• [PROMPT]: Copy every classification line in the material below verbatim, leaving out the pictures.
## Begin
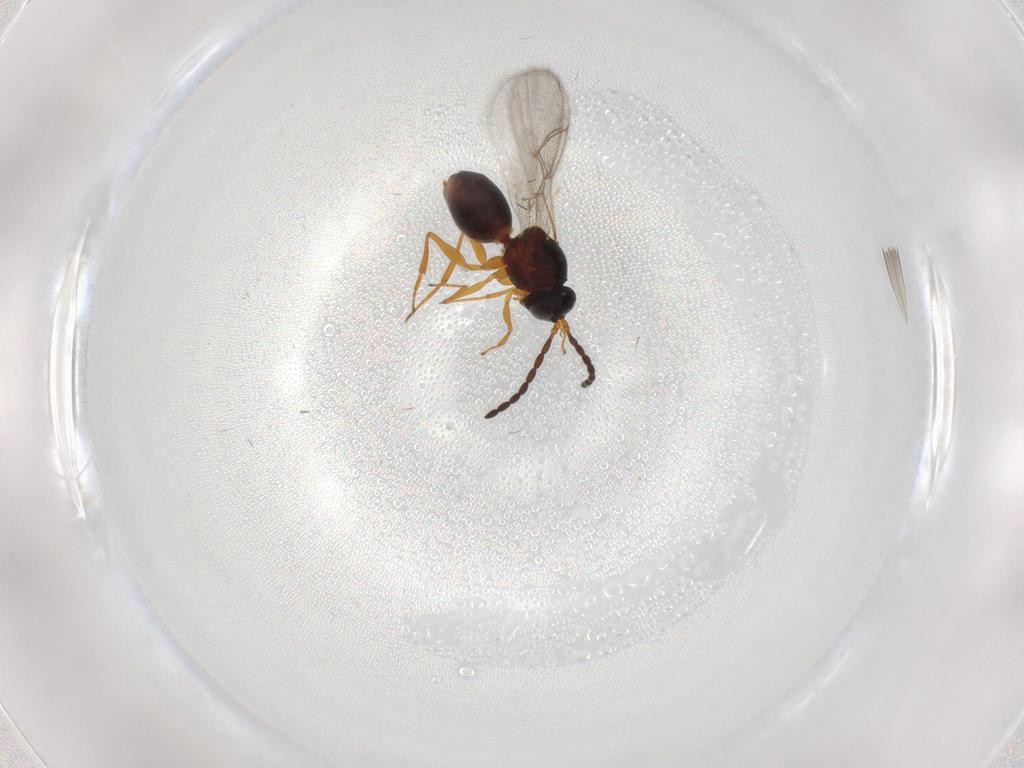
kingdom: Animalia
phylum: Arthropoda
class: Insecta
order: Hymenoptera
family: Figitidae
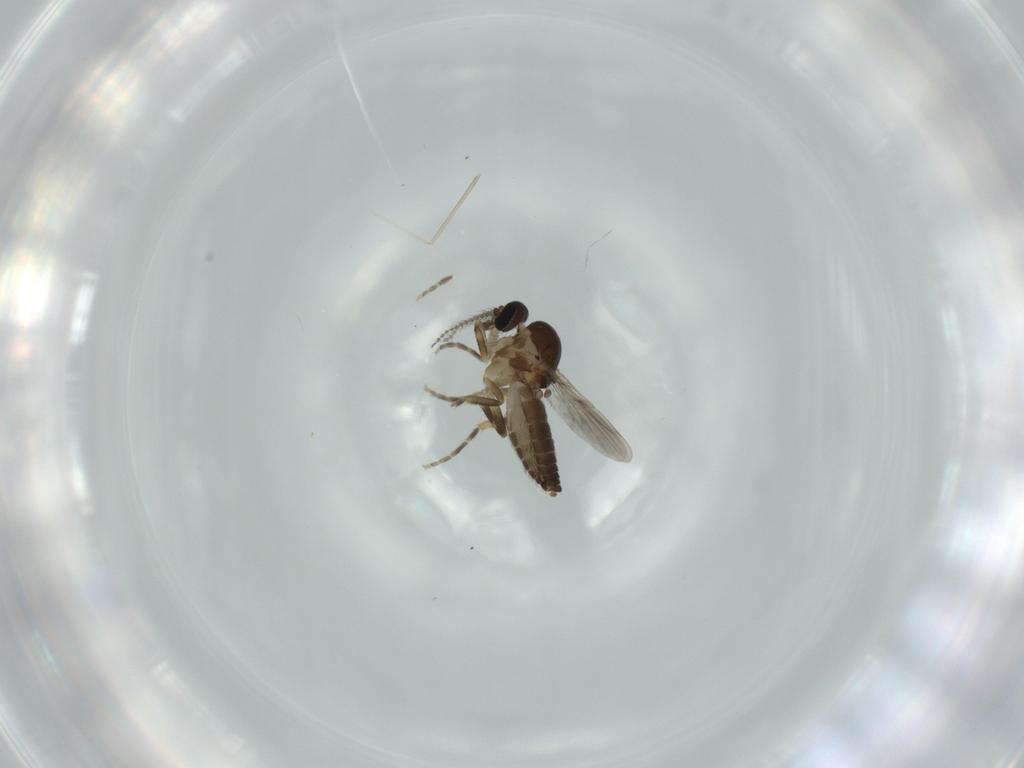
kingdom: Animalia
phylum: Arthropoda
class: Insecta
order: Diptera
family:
## End
• [IN RESPONSE]:
kingdom: Animalia
phylum: Arthropoda
class: Insecta
order: Hymenoptera
family: Figitidae
kingdom: Animalia
phylum: Arthropoda
class: Insecta
order: Diptera
family:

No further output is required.